*What to work on*:
(a) Please reproduce the part of the poker column from "Don't get me" to "easier to understand." word for word.
(b) In the poker column, which car was the ultimate American prestige car when Doyle first wrote his famous line?
(c) Translate this sentence from the poker column into Spanish: "When Doyle first wrote that, the Cadillac was the ultimate American prestige car."
Text excerpt start
Although that general observation stands players in good stead in an almost unlimited number of poker situations, I make it here to argue that the greatest poker book ever written was Doyle Brunson's Super/System, simply because when placed in context – when measured against the then-existing poker literature – Super/System represented such a quantum leap forward that it revolutionized an industry.
Today, there are many great poker books. When Doyle first published Super/System, there was one: Super/System. (And even as great as Doyle was, he was smart enough to utilize specialists to add to his own work and write chapters about their areas of greatest expertise.) There were many other good books (particularly if you were a beginner or a low-stakes home-game player), but only one great one.
It is against the backdrop – the context, if you will – of my respect for Super/System that I not only eagerly await the revised edition coming later this year, but also question the current accuracy of one of Doyle's most famous lines: "No-limit hold'em is the Cadillac of poker games."
When Doyle first wrote that, the Cadillac was the ultimate American prestige car. If you owned a new Cadillac, you had "made it," even though there were superior foreign cars. You were one of the Jones with whom the neighbors were trying to keep up. Today, while the Cadillac is still a fine automobile, if you really want to turn heads, you drive something else – a Lexus, a Mercedes, a BMW, a Viper, and so on.
Just as the Cadillac is no longer the symbol of American affluence, I think the day has come when the other half of Doyle's famous line may have similarly fallen behind the times (in a way, then, Doyle's line continues to be correct, although not in the way he meant it). Although no-limit hold'em remains my favorite and best form of poker, I believe no-limit hold'em is no longer the ultimate test of poker skill, especially the way it is being played these days.
That status is reserved for pot-limit poker – hold'em, if you will, although I won't disagree strongly with someone who wants to claim pot-limit Omaha as the ultimate test. My argument goes back to a point I started making two issues ago, when I explained that the style preferred by most experts, "small-bet poker," is becoming more and more difficult to employ, because tournaments are becoming increasingly full of players who utilize the "shove 'em and pray" style of play.
Don't get me wrong, I don't expect that the championship events at brick-and-mortar tournaments throughout the world (the World Series of Poker and its lesser known but increasingly important and wealthy cousins), as well as the made-for-TV tournaments like the World Poker Tour, are going to shift over and become pot-limit events. No-limit is sexier, it's faster (none of those boring splitting-up-the-pot moments), and, perhaps most important, it's easier to understand.
Text excerpt end
Source data start
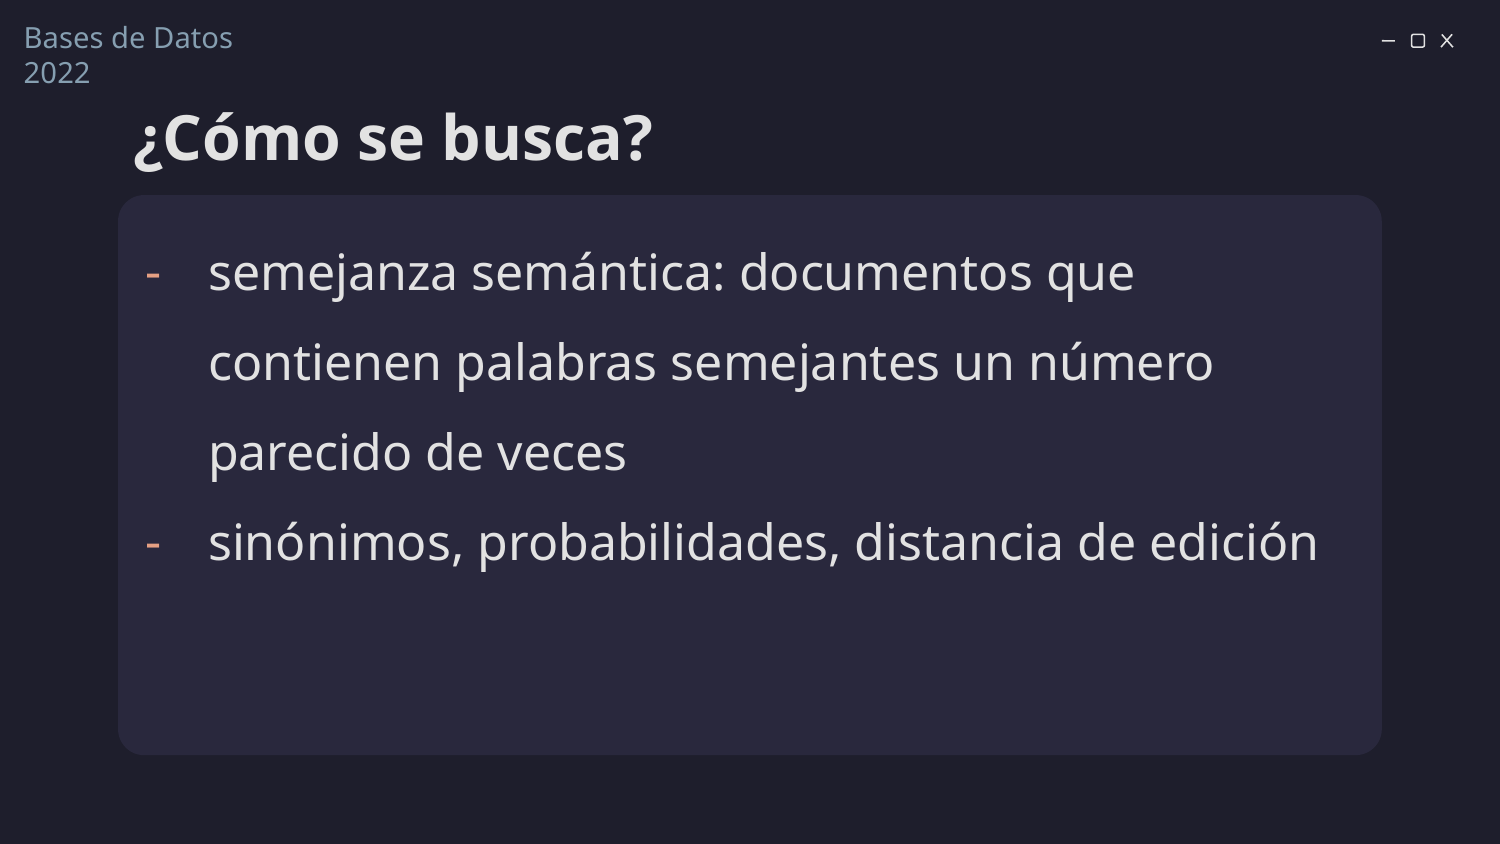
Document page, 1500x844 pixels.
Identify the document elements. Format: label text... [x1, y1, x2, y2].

title ¿Cómo se busca? [118, 88, 1382, 183]
list semejanza semántica: documentos que contienen palabras semejantes un número parecido de veces sinónimos, probabilidades, distancia de edición [118, 195, 1382, 750]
Source data end
*Answers in order*:
(a)
Don't get me wrong, I don't expect that the championship events at brick-and-mortar tournaments throughout the world (the World Series of Poker and its lesser known but increasingly important and wealthy cousins), as well as the made-for-TV tournaments like the World Poker Tour, are going to shift over and become pot-limit events. No-limit is sexier, it's faster (none of those boring splitting-up-the-pot moments), and, perhaps most important, it's easier to understand.

(b) The Cadillac.

(c) Cuando Doyle escribió eso por primera vez, el Cadillac era el automóvil de prestigio por excelencia en Estados Unidos.